Coming before the Mattapoisett Board of Health on August 21 was Attorney James Marsh representing local farmer, Michael King.
Before the meeting began Chairman Carmelo Nicolosi explained to Marsh and King that a letter submitted by Marsh dated August 20 had to be submitted to town counsel before the BOH could discuss the matter.
Further, Nicolosi said that Town Administrator Michael Gagne had advised him that if King arrived to the meeting with legal representation then the meeting should be continued until the town’s counsel had weighed in on the matter. Nicolosi said, “We are not in a position to comment until town counsel sees the letter.”
The matter being discussed became clear when King played a July 18 voicemail he received from BOH inspector Robert Ethier. In it Ethier tells King that BOH agent Dale Barrows asked him to “check in with you” regarding alleged catering activities. Ethier tells King that the BOH has questions regarding whether or not he has the proper permits. Ethier also advises King that the state had been contacted.
King told the BOH members that on July 14 he roasted a pig at a residence in Assonet for a private party. He asserted that the sale of a live animal to a private party was outside regulations and that the pig had been transported to a certified slaughterhouse in Rhode Island and then roasted at the Assonet home.

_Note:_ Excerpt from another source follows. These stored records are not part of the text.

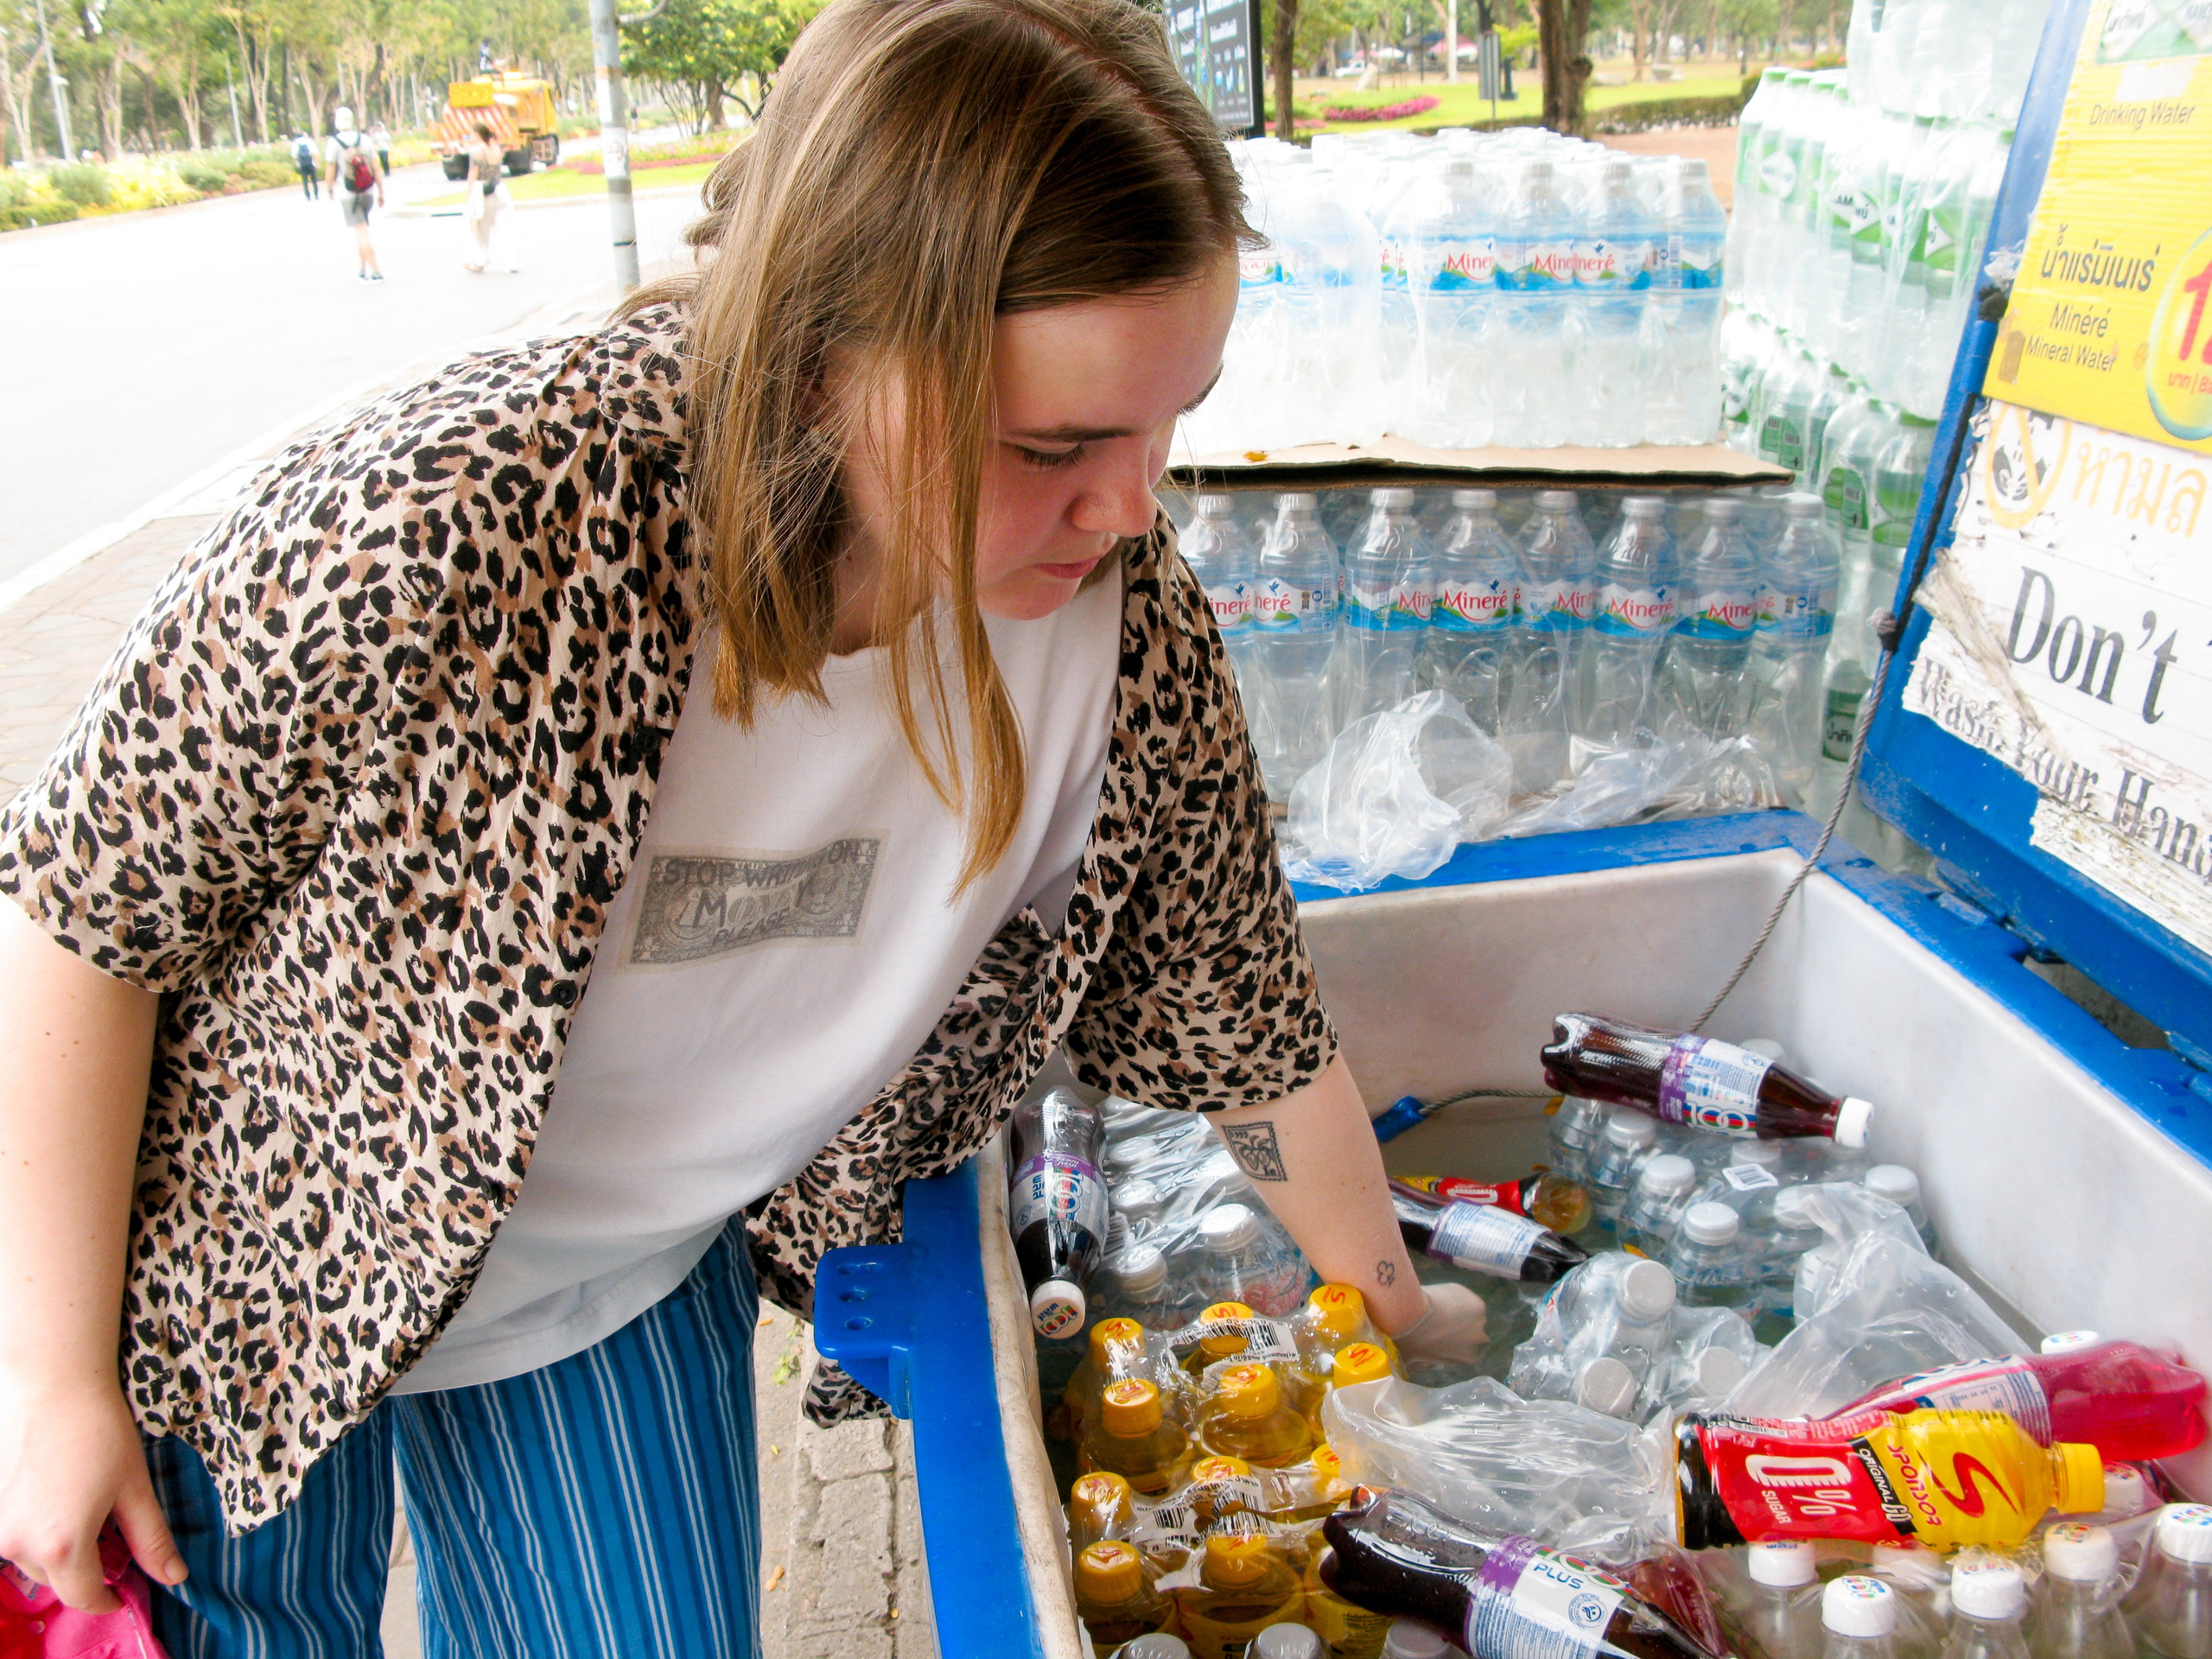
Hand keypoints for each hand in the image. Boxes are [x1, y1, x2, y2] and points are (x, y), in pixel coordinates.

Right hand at [0, 1377, 184, 1610]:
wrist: (51, 1384)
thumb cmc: (99, 1430)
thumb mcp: (134, 1487)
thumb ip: (151, 1539)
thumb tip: (173, 1578)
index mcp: (62, 1545)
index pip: (84, 1596)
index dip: (107, 1599)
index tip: (122, 1593)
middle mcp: (18, 1544)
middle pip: (56, 1577)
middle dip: (84, 1566)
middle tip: (108, 1534)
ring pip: (30, 1557)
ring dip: (55, 1546)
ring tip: (79, 1503)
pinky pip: (11, 1534)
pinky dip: (33, 1526)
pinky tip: (53, 1493)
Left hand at [1390, 1282, 1486, 1367]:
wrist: (1413, 1315)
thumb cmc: (1410, 1341)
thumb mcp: (1415, 1359)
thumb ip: (1425, 1362)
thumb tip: (1419, 1362)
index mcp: (1466, 1357)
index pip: (1466, 1350)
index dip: (1456, 1340)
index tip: (1444, 1332)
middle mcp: (1477, 1341)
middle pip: (1474, 1331)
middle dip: (1462, 1325)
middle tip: (1443, 1317)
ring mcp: (1479, 1321)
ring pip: (1472, 1313)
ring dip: (1461, 1309)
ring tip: (1442, 1305)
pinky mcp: (1478, 1304)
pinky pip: (1468, 1298)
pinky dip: (1458, 1296)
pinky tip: (1443, 1296)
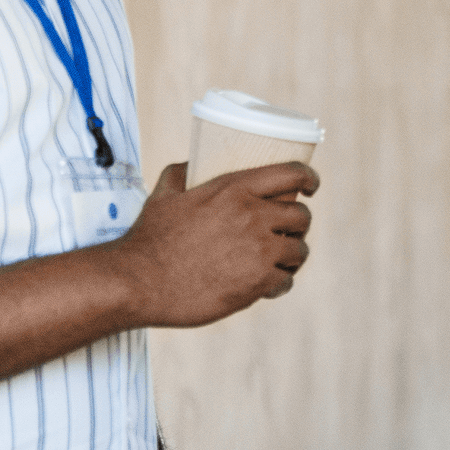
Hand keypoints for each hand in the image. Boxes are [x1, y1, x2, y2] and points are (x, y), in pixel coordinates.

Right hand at [106, 160, 317, 326]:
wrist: (138, 281)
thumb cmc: (149, 238)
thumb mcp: (164, 193)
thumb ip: (182, 173)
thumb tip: (191, 164)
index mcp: (235, 189)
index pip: (292, 174)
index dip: (309, 178)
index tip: (311, 186)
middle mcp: (253, 216)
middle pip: (302, 216)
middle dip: (297, 224)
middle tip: (287, 232)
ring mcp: (258, 251)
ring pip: (299, 250)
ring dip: (292, 256)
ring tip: (280, 261)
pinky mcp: (257, 283)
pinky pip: (285, 281)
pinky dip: (279, 284)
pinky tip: (269, 285)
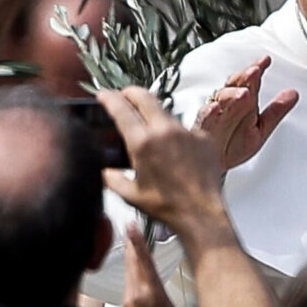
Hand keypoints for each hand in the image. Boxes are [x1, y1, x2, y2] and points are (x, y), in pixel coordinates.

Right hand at [99, 86, 225, 234]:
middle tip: (124, 97)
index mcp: (143, 142)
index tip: (103, 95)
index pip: (121, 108)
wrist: (201, 213)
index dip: (108, 98)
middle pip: (144, 96)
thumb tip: (105, 172)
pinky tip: (174, 150)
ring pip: (165, 111)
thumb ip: (112, 179)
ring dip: (153, 115)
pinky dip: (175, 134)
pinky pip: (184, 128)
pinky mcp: (202, 136)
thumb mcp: (131, 195)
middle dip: (130, 93)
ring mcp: (186, 131)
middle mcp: (165, 130)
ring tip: (150, 132)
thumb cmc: (169, 207)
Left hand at [122, 224, 176, 306]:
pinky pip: (127, 279)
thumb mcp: (170, 306)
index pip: (143, 259)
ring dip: (130, 254)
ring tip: (132, 237)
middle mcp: (136, 293)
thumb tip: (156, 271)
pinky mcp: (124, 302)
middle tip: (130, 224)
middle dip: (131, 243)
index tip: (131, 225)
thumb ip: (160, 286)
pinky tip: (132, 262)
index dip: (137, 240)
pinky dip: (130, 267)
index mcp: (151, 292)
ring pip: (129, 269)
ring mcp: (128, 298)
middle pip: (132, 261)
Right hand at [193, 56, 297, 170]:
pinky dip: (210, 112)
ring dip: (232, 94)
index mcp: (242, 101)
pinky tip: (216, 108)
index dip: (257, 69)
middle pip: (234, 85)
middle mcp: (228, 104)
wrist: (214, 165)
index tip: (266, 60)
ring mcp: (215, 115)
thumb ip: (276, 111)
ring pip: (221, 99)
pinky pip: (205, 118)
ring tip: (244, 93)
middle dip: (244, 77)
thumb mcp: (261, 127)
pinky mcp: (203, 128)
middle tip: (255, 71)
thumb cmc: (234, 144)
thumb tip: (294, 94)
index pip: (249, 81)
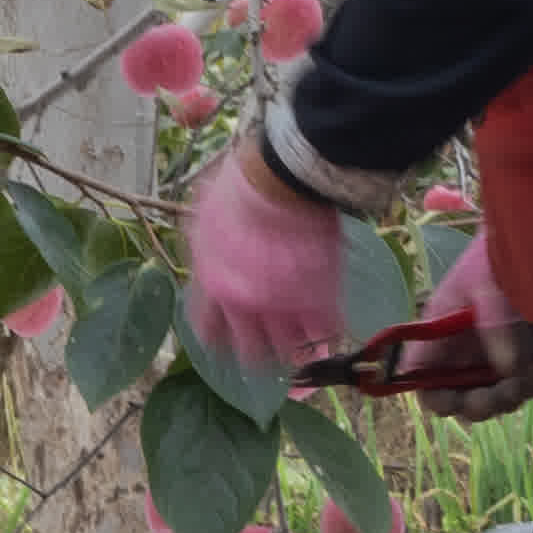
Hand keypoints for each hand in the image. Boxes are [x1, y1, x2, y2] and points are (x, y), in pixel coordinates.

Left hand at [182, 141, 347, 372]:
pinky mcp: (320, 298)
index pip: (210, 334)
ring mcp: (284, 305)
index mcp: (213, 288)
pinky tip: (329, 334)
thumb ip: (207, 254)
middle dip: (260, 352)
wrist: (278, 179)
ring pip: (290, 350)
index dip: (223, 338)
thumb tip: (209, 261)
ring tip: (303, 345)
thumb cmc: (236, 190)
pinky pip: (326, 333)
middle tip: (271, 346)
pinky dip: (328, 337)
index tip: (232, 336)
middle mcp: (244, 305)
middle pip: (251, 352)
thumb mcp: (204, 223)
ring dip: (296, 350)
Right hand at [411, 237, 532, 423]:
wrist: (531, 241)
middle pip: (458, 398)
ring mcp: (487, 356)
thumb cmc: (493, 257)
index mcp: (436, 335)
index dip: (434, 396)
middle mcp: (457, 352)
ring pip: (491, 397)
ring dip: (511, 396)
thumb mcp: (488, 286)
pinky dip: (531, 386)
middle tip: (507, 390)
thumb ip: (495, 328)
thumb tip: (509, 372)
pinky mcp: (516, 356)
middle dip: (482, 403)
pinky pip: (519, 385)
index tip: (459, 399)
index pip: (421, 379)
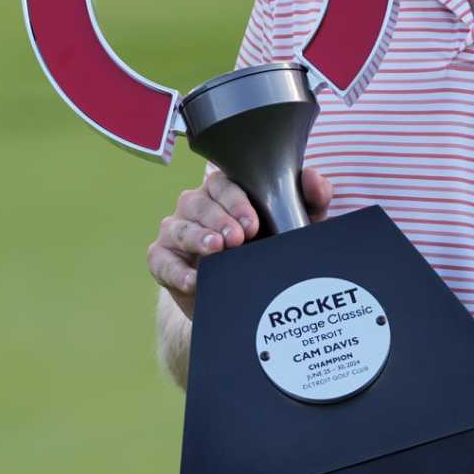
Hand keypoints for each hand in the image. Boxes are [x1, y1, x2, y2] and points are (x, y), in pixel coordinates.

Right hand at [147, 166, 332, 319]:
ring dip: (196, 237)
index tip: (254, 223)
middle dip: (219, 219)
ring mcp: (176, 231)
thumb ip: (311, 198)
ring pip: (178, 227)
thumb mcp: (297, 225)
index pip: (223, 184)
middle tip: (239, 238)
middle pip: (199, 202)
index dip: (236, 201)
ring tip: (216, 249)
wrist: (247, 297)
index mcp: (224, 191)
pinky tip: (194, 280)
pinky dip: (176, 271)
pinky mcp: (163, 259)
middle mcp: (196, 206)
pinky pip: (161, 260)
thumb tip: (312, 177)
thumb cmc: (270, 247)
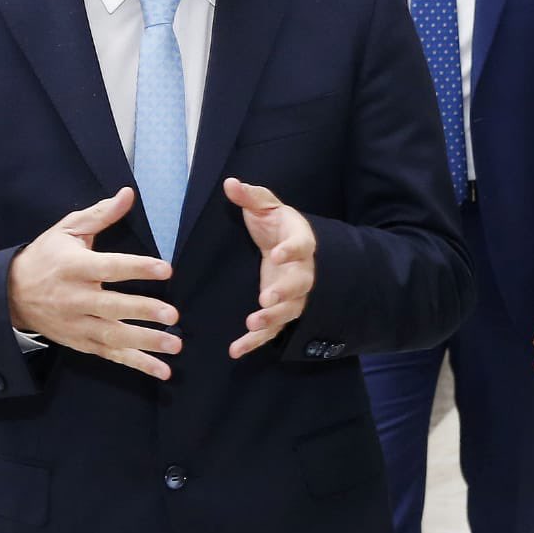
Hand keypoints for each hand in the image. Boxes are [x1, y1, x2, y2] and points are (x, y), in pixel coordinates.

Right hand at [6, 187, 178, 378]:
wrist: (9, 295)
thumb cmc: (45, 257)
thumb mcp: (67, 230)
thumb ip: (100, 215)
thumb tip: (128, 194)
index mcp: (74, 267)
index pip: (109, 268)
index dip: (137, 268)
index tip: (166, 269)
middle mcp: (75, 299)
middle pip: (112, 307)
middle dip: (142, 312)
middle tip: (172, 314)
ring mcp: (78, 325)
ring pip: (114, 336)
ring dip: (146, 343)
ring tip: (176, 344)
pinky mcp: (81, 343)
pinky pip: (112, 356)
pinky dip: (137, 364)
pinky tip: (162, 371)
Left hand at [224, 178, 315, 358]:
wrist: (286, 248)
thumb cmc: (276, 226)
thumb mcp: (265, 207)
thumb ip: (251, 197)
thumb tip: (230, 183)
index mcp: (301, 242)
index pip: (301, 246)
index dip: (291, 251)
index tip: (276, 254)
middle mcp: (303, 272)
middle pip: (300, 285)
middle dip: (284, 293)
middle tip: (266, 298)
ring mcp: (293, 296)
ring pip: (288, 311)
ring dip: (271, 320)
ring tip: (251, 325)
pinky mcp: (280, 312)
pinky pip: (271, 331)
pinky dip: (255, 342)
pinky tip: (236, 350)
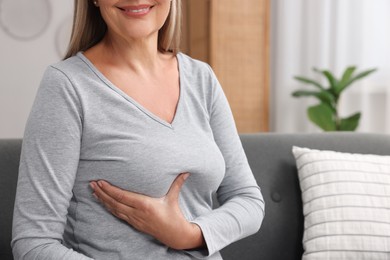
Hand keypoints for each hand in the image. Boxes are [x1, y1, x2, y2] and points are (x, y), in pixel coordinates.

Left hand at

“It was a private function on private property,” King said. He added that he did not cater the event, did not provide anything other than the pig that he roasted for his customer on the customer’s property. Of the inspector, King said, “In his haste to investigate the activity, he notified the DPH and USDA.”
Marsh’s letter in response to the allegations brought by Ethier states that his actions, “resulted in the filing of a complaint with the Massachusetts Department of Public Health and the USDA. We understand the acts taken were unauthorized, unilateral and without any basis or proof of the “Farm” violating any requirements or regulations. In fact, we understand the acts arose as a result of the Agent observing a photograph of a roasted pig posted on Facebook.”
King said that the sale of the live pig and subsequent butchering at a certified facility were exempt from inspection under the Federal Meat Inspection Act.
Marsh’s letter refers to the actions by Ethier as “harassment.”
Nicolosi asked King what his objective was in meeting with the BOH on this day. King responded, “To clear the air – that I’m conducting legal activities.” He said he was not catering food and his only products were the animals. Nicolosi said everything would be passed along to town counsel, “That’s as far as we get today.” He added that the BOH had not received any notifications from the USDA.
In other matters, Barrows told the board members that the town had received a grant from the Massachusetts Department of Environmental Protection in the amount of $20,000. He said the funds would be used to educate the community on proper recycling techniques. Barrows said that his office would be planning a program that would engage senior citizens in teams of two to inspect recycling bins to make sure residents were placing the right type of recyclables in them.
Board of Health Assistant Kate Tapper said that the bin inspectors would place tags on those that contained materials unsuitable for recycling. She said that records would be kept over an eight-week period to ascertain if the residents being notified of problems with their bins were improving. Tapper told the board members that the biggest problems were dirty recyclable materials, recyclables being placed in a plastic trash bag and then into the bin, and using the recycling bin for regular trash.
Barrows said the objective was to get the residents to do all they could in an effort to reduce the costs associated with waste management, “Currently we pay between $35 to $65 per ton depending on how dirty things are.” He said that non-recyclable trash costs $60 per ton.
The board members also discussed increasing education at the grade school level, engaging ABC to assist in that effort, and to send the schools materials about proper recycling practices to be carried home by the children.
Barrows advised the board members that costs associated with the disposal of televisions and mattresses had increased. Presently he said the transfer station is charging $30 for televisions and $20 for most mattresses. He said that ABC was charging the town $35 for such items. The board concurred that increased costs had to be passed along to the public.
The next meeting of the Mattapoisett Board of Health may be cancelled for the month of September Barrows said. More information will be available at www.mattapoisett.net.